3.1 Generate NetBox API Token

1. Log in to your NetBox instance
2. Go to Admin → Users → Tokens
3. Click "Add Token"
4. Set permissions as needed (typically full access for infrastructure management)
5. Copy the token

3.2 Configure Variables in Terraform Cloud

1. Return to your Terraform Cloud workspace → Variables
2. Update the netbox_token variable with your NetBox API token
3. Ensure it's marked as sensitive

My first Terraform

Start simple with a terraform provider configuration.
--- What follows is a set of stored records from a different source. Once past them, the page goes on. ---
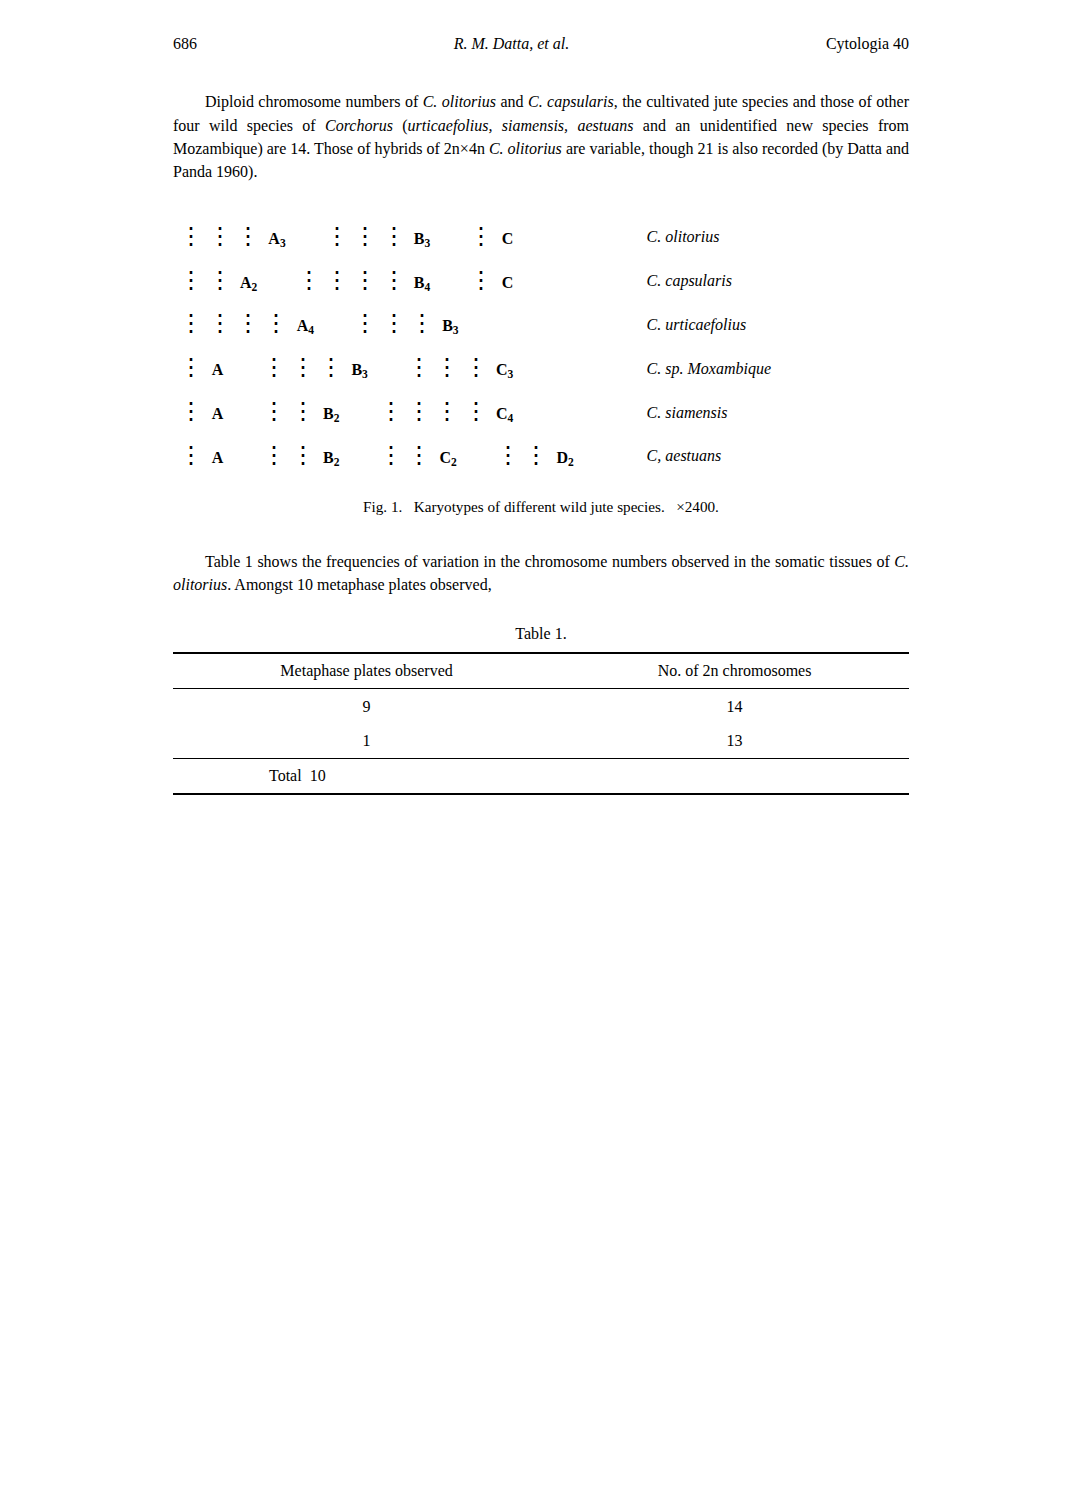686 R. M. Datta, et al. Cytologia 40
Diploid chromosome numbers of C. olitorius and C. capsularis, the cultivated jute species and those of other four wild species of Corchorus (urticaefolius, siamensis, aestuans and an unidentified new species from Mozambique) are 14. Those of hybrids of 2n×4n C. olitorius are variable, though 21 is also recorded (by Datta and Panda 1960).
| ⋮⋮⋮ A 3 ⋮⋮⋮ B 3 ⋮ C | C. olitorius |
| ⋮⋮ A 2 ⋮⋮⋮⋮ B 4 ⋮ C | C. capsularis |
| ⋮⋮⋮⋮ A 4 ⋮⋮⋮ B 3 | C. urticaefolius |
| ⋮ A ⋮⋮⋮ B 3 ⋮⋮⋮ C 3 | C. sp. Moxambique |
| ⋮ A ⋮⋮ B 2 ⋮⋮⋮⋮ C 4 | C. siamensis |
| ⋮ A ⋮⋮ B 2 ⋮⋮ C 2 ⋮⋮ D 2 | C, aestuans |
Fig. 1. Karyotypes of different wild jute species. ×2400.
Table 1 shows the frequencies of variation in the chromosome numbers observed in the somatic tissues of C. olitorius. Amongst 10 metaphase plates observed,
Table 1.
| Metaphase plates observed | No. of 2n chromosomes |
| --- | --- |
| 9 | 14 |
| 1 | 13 |
| Total 10 |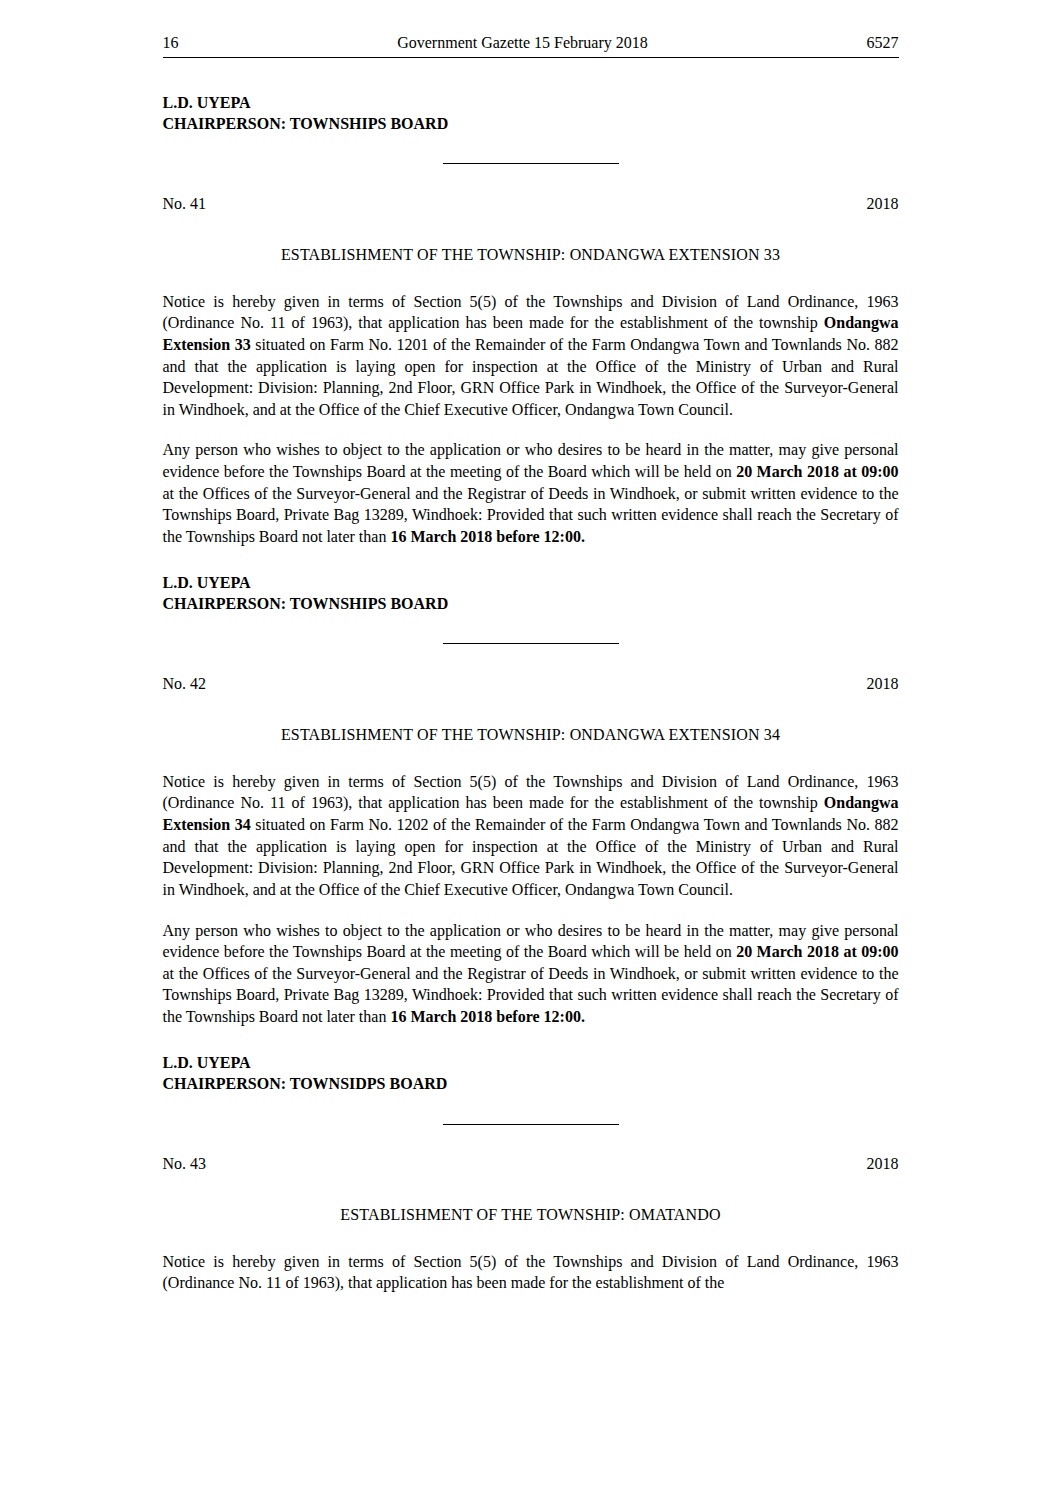16 Government Gazette 15 February 2018 6527
L.D. UYEPA
CHAIRPERSON: TOWNSHIPS BOARD
No. 41 2018
Establishment of the Township: Ondangwa Extension 33
Notice is hereby given in terms of Section 5(5) of the Townships and Division of Land Ordinance, 1963 (Ordinance No. 11 of 1963), that application has been made for the establishment of the township Ondangwa Extension 33 situated on Farm No. 1201 of the Remainder of the Farm Ondangwa Town and Townlands No. 882 and that the application is laying open for inspection at the Office of the Ministry of Urban and Rural Development: Division: Planning, 2nd Floor, GRN Office Park in Windhoek, the Office of the Surveyor-General in Windhoek, and at the Office of the Chief Executive Officer, Ondangwa Town Council.
Any person who wishes to object to the application or who desires to be heard in the matter, may give personal evidence before the Townships Board at the meeting of the Board which will be held on 20 March 2018 at 09:00 at the Offices of the Surveyor-General and the Registrar of Deeds in Windhoek, or submit written evidence to the Townships Board, Private Bag 13289, Windhoek: Provided that such written evidence shall reach the Secretary of the Townships Board not later than 16 March 2018 before 12:00.
L.D. UYEPA
CHAIRPERSON: TOWNSHIPS BOARD
No. 42 2018
Establishment of the Township: Ondangwa Extension 34
Notice is hereby given in terms of Section 5(5) of the Townships and Division of Land Ordinance, 1963 (Ordinance No. 11 of 1963), that application has been made for the establishment of the township Ondangwa Extension 34 situated on Farm No. 1202 of the Remainder of the Farm Ondangwa Town and Townlands No. 882 and that the application is laying open for inspection at the Office of the Ministry of Urban and Rural Development: Division: Planning, 2nd Floor, GRN Office Park in Windhoek, the Office of the Surveyor-General in Windhoek, and at the Office of the Chief Executive Officer, Ondangwa Town Council.
Any person who wishes to object to the application or who desires to be heard in the matter, may give personal evidence before the Townships Board at the meeting of the Board which will be held on 20 March 2018 at 09:00 at the Offices of the Surveyor-General and the Registrar of Deeds in Windhoek, or submit written evidence to the Townships Board, Private Bag 13289, Windhoek: Provided that such written evidence shall reach the Secretary of the Townships Board not later than 16 March 2018 before 12:00.
L.D. UYEPA
CHAIRPERSON: TOWNSIDPS BOARD
No. 43 2018
Establishment of the Township: Omatando
Notice is hereby given in terms of Section 5(5) of the Townships and Division of Land Ordinance, 1963 (Ordinance No. 11 of 1963), that application has been made for the establishment of the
This will allow you to connect to your NetBox instance and start managing resources. Create a file called provider.tf in your repository with the following content:

terraform {
  cloud {
    organization = "{your-organisation}"
    workspaces {
      name = "netbox-lab"
    }
  }

  required_providers {
    netbox = {
      source  = "e-breuninger/netbox"
      version = "4.1.0"
    }
  }
}

provider "netbox" {
  server_url = var.netbox_url
  api_token  = var.netbox_token
}

Then you can create a file called variables.tf to define the variables used in the provider configuration:

variable "netbox_url" {
  description = "The URL of the NetBox server"
  type        = string
}

variable "netbox_token" {
  description = "The API token for the NetBox server"
  type        = string
  sensitive   = true
}

This should be enough to get you started with the NetBox provider. When you commit and push changes it should trigger the GitHub Actions workflow and run the Terraform commands to validate and apply your configuration. You can check the Actions tab in your GitHub repository to see the progress of the workflow.